I wish I could remember exactly what she said as she acknowledged that some of us might be struggling, might be ill or not in our healthiest bodies, but I can’t. I just know that it was exactly perfect for what I’d been going through the past few months, for my fear that I wasn’t ready, wasn’t enough, for this retreat. And wouldn’t you know it? My body and me, we got through that practice just fine.
In spite of the lack of sleep and damp, I felt better than I’d expected after sleeping in a tent. Though I’d been camping a number of times, that was before the back and neck and occipital issues began. I’d doubted my body’s ability to roll with the punches of sleeping on a hard surface. And yet, roll it did.
I spent much of the retreat sitting in peaceful, quiet spaces, journaling and reflecting on everything I’d experienced in the past year. It was sitting there, hard and heavy: the back issues, physical therapy, losing my cat, moving to a new apartment, developing chronic occipital shocks, the bad reaction to my initial medication, and so on. I had been so busy going through it that I hadn’t taken much time to take stock, to thank myself for pushing forward. So afraid of what I might lose that I didn’t revel in what I had managed to maintain.

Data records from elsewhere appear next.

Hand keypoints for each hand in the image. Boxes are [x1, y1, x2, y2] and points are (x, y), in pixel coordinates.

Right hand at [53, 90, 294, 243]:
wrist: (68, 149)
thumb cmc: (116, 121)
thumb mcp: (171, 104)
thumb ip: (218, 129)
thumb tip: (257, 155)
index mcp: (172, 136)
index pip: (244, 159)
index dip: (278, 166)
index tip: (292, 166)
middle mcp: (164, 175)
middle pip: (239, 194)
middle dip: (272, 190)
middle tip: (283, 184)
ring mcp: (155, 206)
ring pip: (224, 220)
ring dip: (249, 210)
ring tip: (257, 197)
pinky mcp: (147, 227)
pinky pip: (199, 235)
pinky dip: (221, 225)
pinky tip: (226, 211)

We spent hours doing yoga, long and slow and then steady and strong. That time felt so magical to me — here I was, with Adriene in person, and yet when I closed my eyes it felt just as safe as the various living rooms in which I’d practiced with her videos over the years.
I fell into the rhythm and let tears fall as I learned what my body could still do, if I let it. I had vowed to work with my body, to honor it, but I hadn’t been sure what that would mean. And yet… my practice remained unchanged in the physicality. My headaches receded on the new medication and left me be until the last day, when a few mild pains returned. I felt the best I had in a long time, and even as I struggled to tell Adriene how much her videos meant to me, I knew that those few minutes talking face to face weren’t at all the most impactful. It was the practice itself, the experience of sharing that space, that I would remember.

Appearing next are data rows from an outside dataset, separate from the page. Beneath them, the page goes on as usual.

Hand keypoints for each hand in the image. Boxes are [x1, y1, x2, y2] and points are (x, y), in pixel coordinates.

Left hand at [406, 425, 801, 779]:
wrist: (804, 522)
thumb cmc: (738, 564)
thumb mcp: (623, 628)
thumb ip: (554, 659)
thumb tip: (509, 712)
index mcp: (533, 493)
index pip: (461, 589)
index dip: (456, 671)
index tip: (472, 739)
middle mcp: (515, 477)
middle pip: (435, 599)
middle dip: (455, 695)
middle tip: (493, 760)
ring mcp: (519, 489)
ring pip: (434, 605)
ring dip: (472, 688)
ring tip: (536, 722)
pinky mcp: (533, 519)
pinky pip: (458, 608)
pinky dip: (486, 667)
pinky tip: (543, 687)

During our last workshop, Adriene and her team passed around Mantra cards, handcut for this group to remember our journey together. I reached into the basket and pulled out my card: I Am Healthy.
As we did our final practice of the weekend, this card sat on the corner of my mat, encouraging me to believe something I hadn’t felt in months. That I was healthy, that I could be healthy, that I would feel like a healthy person again some day.
I carried that with me on my drive home, back to my normal life. In a perfect, linear narrative, I’d be able to say that was it, that my body and mind healed, and I moved forward. In truth, after another good week, the occipital shocks would return, and another round of “new meds, wait and see” would begin. But I like to think the weekend with Adriene helped me prepare to navigate that challenge, to take stock and keep doing yoga not only in spite of, but because of my chronic pain. And so for now, I am grateful. I am healthy.